■ TASK OBJECTIVE ■
What you return should match the data word for word, minus the images.

■ DATA PROVIDED ■

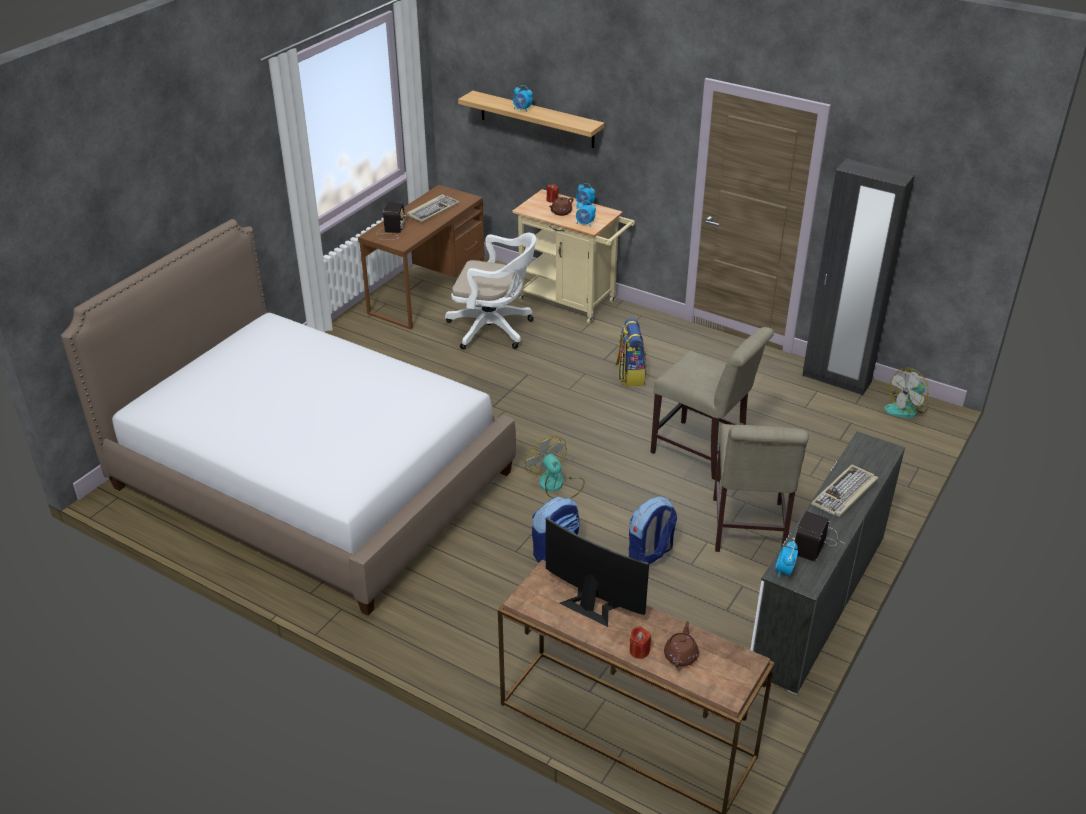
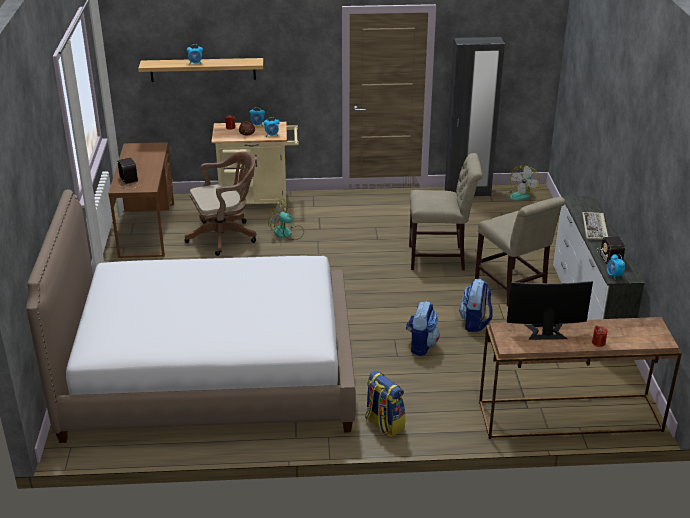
camera: 35 degrees left, 5 degrees down
(433, 210) = (142, 160): keyboard -> none
(494, 329) = (225, 236): white office chair -> brown office chair
(556, 485) = (377, 310): fan -> fan (287, 233)
(630, 375) = (347, 232): backpack -> backpack (383, 424)
(681, 655) = (620, 335): brown teapot -> none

■ ANSWER SECTION ■
camera: 35 degrees left, 5 degrees down
(433, 210) = (142, 160): keyboard -> none
(494, 329) = (225, 236): white office chair -> brown office chair
(556, 485) = (377, 310): fan -> fan (287, 233)
(630, 375) = (347, 232): backpack -> backpack (383, 424)
(681, 655) = (620, 335): brown teapot -> none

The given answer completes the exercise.